# A demo for reluctant budgies on getting wet



## Stranding (Apr 25, 2016)

Here is Mum blackbird well into the wetting bit in a handy birdbath.


Here she pauses to make sure the technique is being followed correctly


And now watch carefully for the very fast circular splash!
I can do that again if you like?


Dad isn't quite so keen, or so good at it. He would rather be behind a hedge.


Oh dear. But best to do as he's told by the wife...


----------



## aluz (Jul 24, 2011)

Those bathing pics are really funny, maybe they will inspire the most reluctant of budgies to give it a try! 

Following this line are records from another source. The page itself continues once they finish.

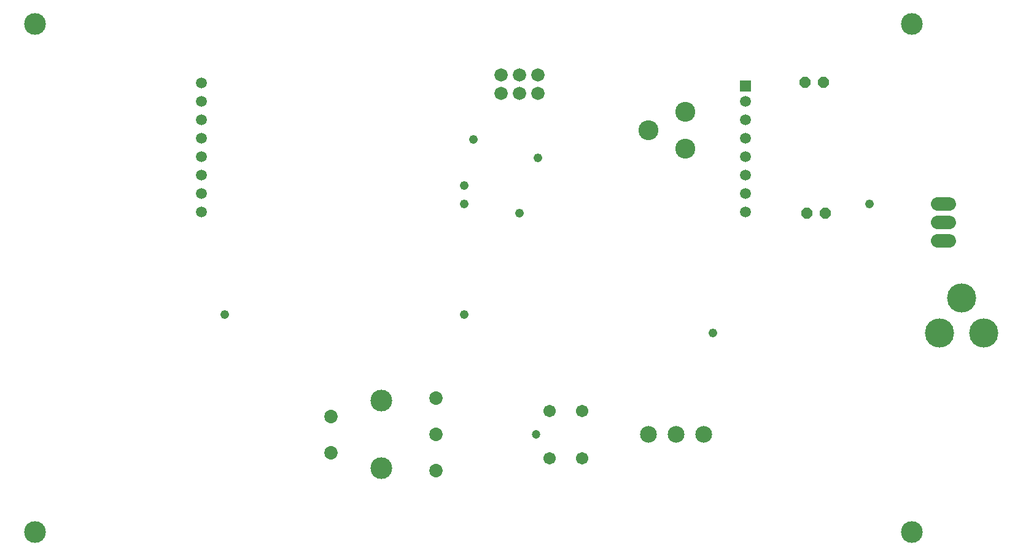
<source format=gbs>
G75*
%MOIN*%
%OFA0B0*%
%FSLAX24Y24*%
%IPPOS*%
%LPD*%
%AMOC8*
5,1,8,0,0,1.08239X$1,22.5*
%
%ADD10C,0.0595*%
%ADD11R,0.0595X0.0595*%
%ADD12C,0.0725*%
%ADD13C,0.0730*%
%ADD14C,0.1182*%
%ADD15C,0.0674*%
%ADD16C,0.0474*%
%ADD17C,0.1080*%
%ADD18C,0.0720*%
%ADD19OC8,0.0600*%
%ADD20C,0.1582*%
%ADD21C,0.0476*%
%ADD22C,0.0907*%
D10*
X036503Y031880D03*
X036503Y032880D03*
X036503Y033880D03*
X036503Y034880D03*
X036503Y035880D03*
X036503Y036880D03*
X036503Y037880D03*
X036503Y038880D03*
X066030Y037880D03*
X066030Y036880D03*
X066030Y035880D03*
X066030Y034880D03*
X066030Y033880D03*
X066030Y032880D03*
X066030Y031880D03*
D11*
X066030Y038726D03*
D12*
X076444Y032300D02*
X077089Y032300D01*
X077089Y031300D02*
X076444Y031300D01*
X076444Y030300D02*
X077089Y030300D01*
D13*
X049219Y021769D03*
X049219Y019800D03*
X049219Y017831D03*
X043511Y018816D03*
X043511Y020784D03*
D14*
X027467Y014520D03*
X046267Y017969D03*
X046267Y021631D03*
X075067Y014520D03*
X075067Y042080D03*
X027467Y042080D03*
D15*
X055381Y021080D03*
X057152Y021080D03*
X057152Y018520D03*
X055381Y018520D03*
D16*
X054656Y019800D03*
D17*
X062767Y035300D03*
X060767Y036300D03*
X062767Y037300D03*
D18*
X054767Y038300D03*
X053767Y038300D03*
X052767Y038300D03*
X052767Y039300D03*
X053767Y039300D03*
X054767Y039300D03*
D19*
X069247Y038900D03*
X070247Y038900D03*
X070367Y031820D03*
X069367Y031820D03*
D20*
X077767Y027200D03*
X078967Y025300D03*
X076567Y025300D03*
D21*
X064267Y025300D03*
X053767Y031800D03*
X050767Y032300D03*
X050767Y033300D03*
X054767Y034800D03*
X051267Y035800D03*
X050767Y026300D03*
X037767Y026300D03*
X072767Y032300D03*
D22*
X063767Y019800D03*
X062267Y019800D03*
X060767Y019800D03*
M02*

</source>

I have bathing birdies on a daily basis here, especially from my 6 lovebirds. 
The budgies will follow by example when they feel like freshening up, which isn't as often as the lovies. :bml::fischers::sky blue:


----------



## StarlingWings (Mar 15, 2013)

Those are some adorable pictures of Mum Blackbird taking a swim! 

I'm sure her thorough tutorial will help to build the confidence of many a young budgie who is just as uncertain as Daddy Blackbird :laughing: 

That drawing of Dad is just great 

Thank you for sharing, what a great thread!


----------



## FaeryBee (May 9, 2011)

*This is a wonderful thread and I'm sure it will be of great benefit to those budgies who have not yet discovered the joys of a fully experienced bathing session. :laughing2:

Love your drawing of "Dad". :thumbsup:*


----------



## Hollen (Oct 26, 2015)

Perfect tutorial! And I love the drawing-how cute!


----------



## RavensGryf (May 8, 2015)

Cute Ann . Look at the dad haha!


----------